Bridget Curtis is a Nashville, TN based painter and mixed media artist whose practice investigates human perception through the lens of universal archetypes, symbolism, and the body. Grounded in the language of art history, cinema, and tragedy, her work engages with the surreal and the uncanny to construct images that feel at once tender and disquieting. Drawing from psychoanalytic theory and concepts of abjection, Curtis considers how primordial images, derived from myth, legend, and fairy tale, persist within the unconscious and shape instinctive responses to history and narrative. Her paintings depict figures and objects that are not entirely novel, but repressed or inherited version of reality. recognition emerges amidst unease.

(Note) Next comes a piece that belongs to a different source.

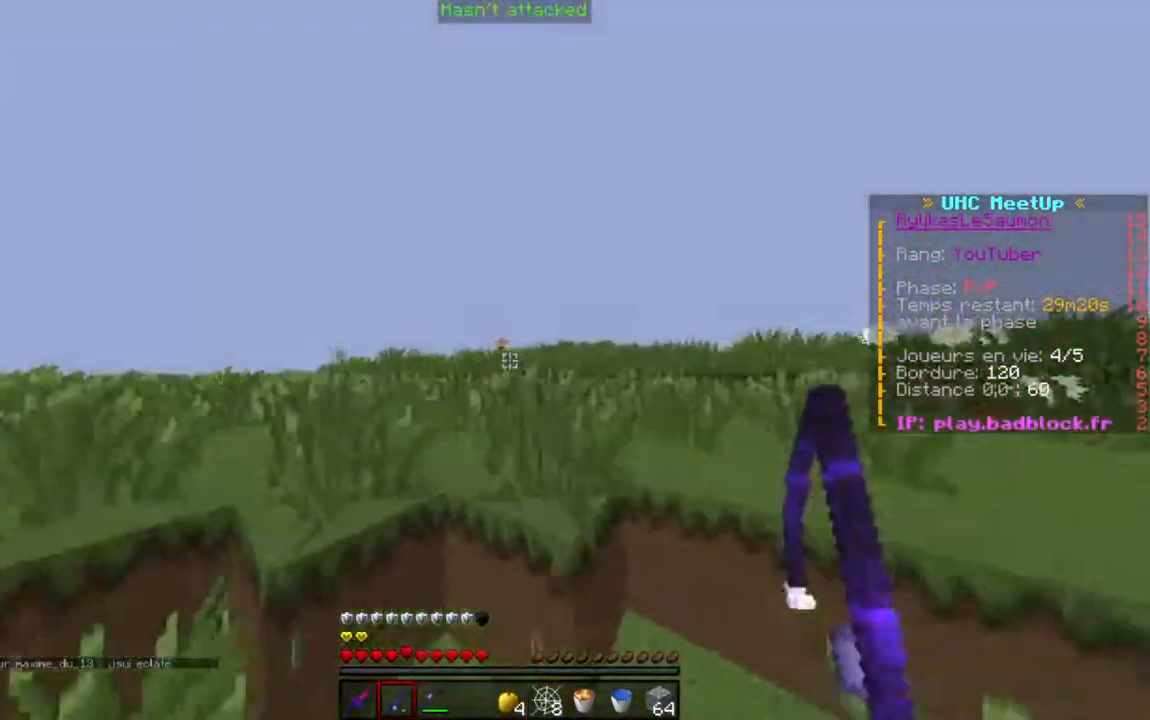
{"keys": ["a", "d", "w"], "events": [[467, "d", "down"]]}
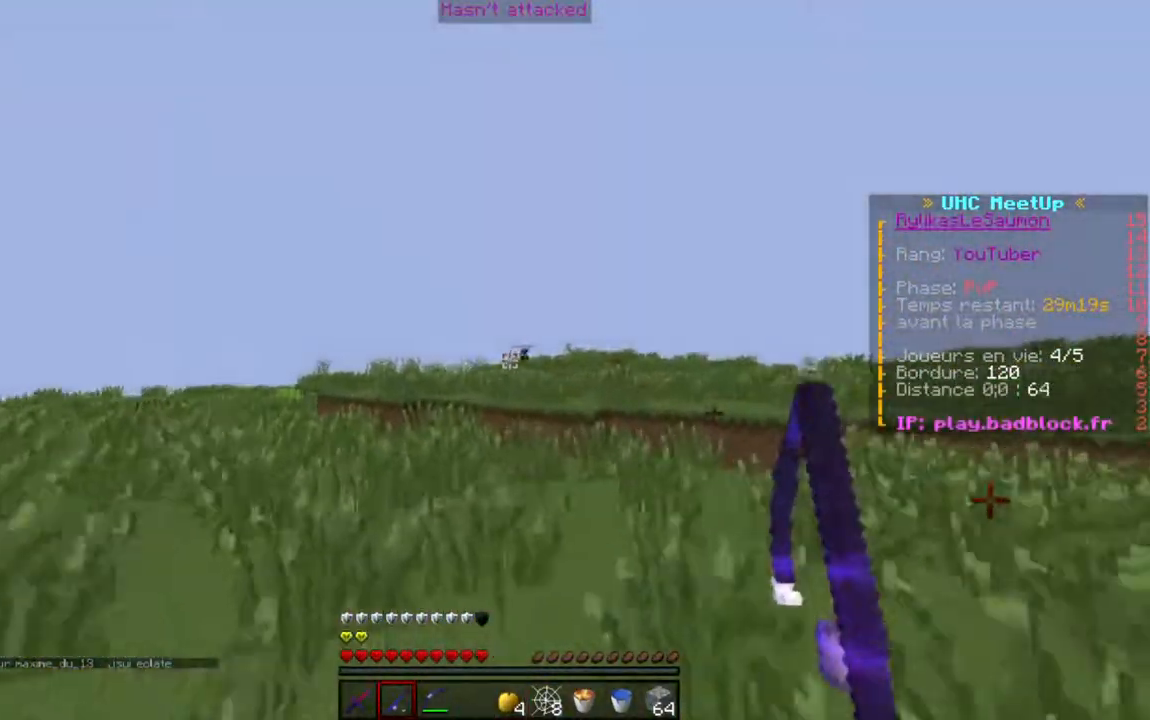
{"keys": ["d", "w"], "events": [[17, "a", "up"]]}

Influenced by Gothic and Renaissance iconography, as well as cinematic staging and domestic interiors, Curtis’s compositions often occupy a suspended moment: poised amidst action, aftermath, or psychological rupture. Both human and animal bodies become symbolic sites through which themes of grief, violence, ritual, and care are examined.
By subverting established archetypes, positioning innocence as threat or the maternal as ambiguous, Curtis creates a destabilized reading of symbolism and intent. Her work situates tragedy not as spectacle or exploitation, but as a mode of contemplation, wherein representation offers a moment to consider the actors within the action, and the roles they intend to perform.